Peptides mimicking the four putative CaM-binding domains in RyR2 were synthesized with a fluorescent N-terminal 5-carboxytetramethylrhodamine (5-TAMRA) label and used in titration experiments with CaM, or its individual N- and C-domains, at 16 discrete values of [Ca²⁺] [18]. The assay detects the change in the FA signal of the 5-TAMRA-labelled peptide occurring upon CaM (or CaM domain) binding. Since a 16 × 24 wells plate is used (Figure 2), a thorough range of concentration of CaM can be tested (23 serial dilution steps across the columns of one plate row) while keeping the concentration of the interacting peptide constant (∼50 nM) and varying the [Ca²⁺] discretely in the 16 rows, in the 0.3 nM–400 μM range.

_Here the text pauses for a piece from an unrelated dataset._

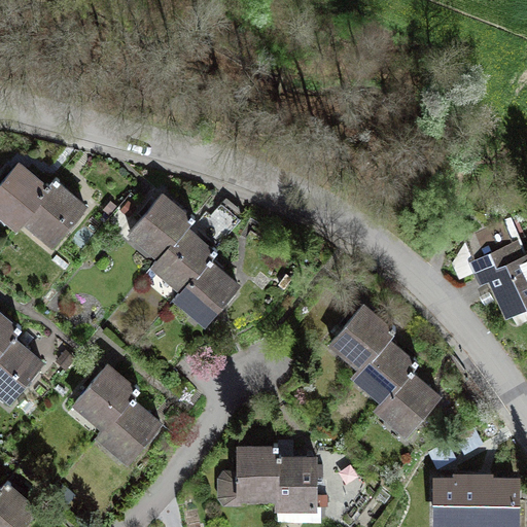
[(44,184),(18,163),(0,183),(0,211),(16,225),(23,217),(49,185),(46,182),(44,184)]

Overall, each microtiter plate allows for 24 titration points for CaM concentration at each of the 16 different values of [Ca²⁺], thus providing 16 CaM-peptide titration curves (Figure 2) in less than 50 min. For most peptides used to mimic the four CaM-binding domains in RyR2 the binding data fit well a simple 1 : 1 interaction model, and the plot of the FA signal as a function of protein concentration at each [Ca²⁺] (row) showed a sigmoidal trend representing the fractional saturation of the peptide with CaM, finally yielding an apparent K_D value at a specific [Ca²⁺]. By fitting each row-wise titration curve, K_D as a function of [Ca²⁺] could be obtained by nonlinear regression (Figure 2). The authors could also estimate the apparent affinity for Ca²⁺ of the CaM-peptide complexes by monitoring FA signals as a function of [Ca²⁺] (column-wise curves) at specific CaM : peptide ratios, ensuring an excess of CaM. By performing a curve fitting to an empirical Hill model, they could estimate the apparent K_D of Ca²⁺-binding to the CaM-peptide complex and the cooperativity of the process described by the Hill coefficient [23].

The well-designed experiments reported by Brohus et al. [18] permit a wide set of different conditions to be monitored simultaneously, and provide a direct methodology to test which domain of CaM preferentially binds to a specific RyR2 region over a physiological range of [Ca²⁺]. Based on their exhaustive screening, the authors were able to build up a detailed dynamic model of domain-wise interaction of CaM with RyR2, and proposed a specific binding scheme that follows [Ca²⁺] increases from 3 nM up to >10 μM. They concluded that the C-domain of CaM is constitutively bound to the 3581–3611 region of RyR2 in a Ca²⁺-saturated state, while the N-terminal domain may serve as a dynamic Ca²⁺ sensor that could either bridge non-adjacent regions of RyR2 or clamp down onto the same interacting region as the C-domain. In a subsequent recent work [24], the same authors in collaboration with other groups solved the X-ray and NMR structures of CaM in complex with a peptide covering the same 3581–3611 RyR2 region. The complex showed very similar structural properties when comparing wild-type CaM and the N53I mutant associated with CPVT, which demonstrates a tight binding of the peptide to both variants that involves both the N and C-terminals; moreover, the study suggested an alteration of the interaction of the N-terminal domain of CaM with RyR2 induced by the mutant [24]. Recent cryoEM determinations are substantially in line with these findings [8]. Apo-CaM and Ca²⁺-CaM bind to distinct but overlapping sites in an elongated cleft formed by the handle, helical and central domains of RyR2 [8]. These high-resolution structures confirmed that the shift in CaM-binding sites on RyR2 is controlled by Ca²⁺ binding to CaM rather than to RyR2, which substantially matches the mechanism proposed by Brohus et al. [18].

The fine regulation of the heartbeat depends critically on very precise affinity and kinetics of the RyR2-CaM-Ca²⁺ reciprocal interactions. The work reported by Brohus et al. constitutes a significant methodological and conceptual advance in the virtually simultaneous investigation of this tripartite equilibrium. Besides shedding light on the physiological processes in cardiomyocytes, the study has a more general relevance as, with some modifications, it allows the simultaneous detection of the equilibrium dissociation constant in a protein–protein complex as a function of intercellular [Ca²⁺]. This has a great potential for the study of Ca²⁺ signalling in a variety of biochemical pathways, especially considering that CaM is known to interact with more than 300 target proteins.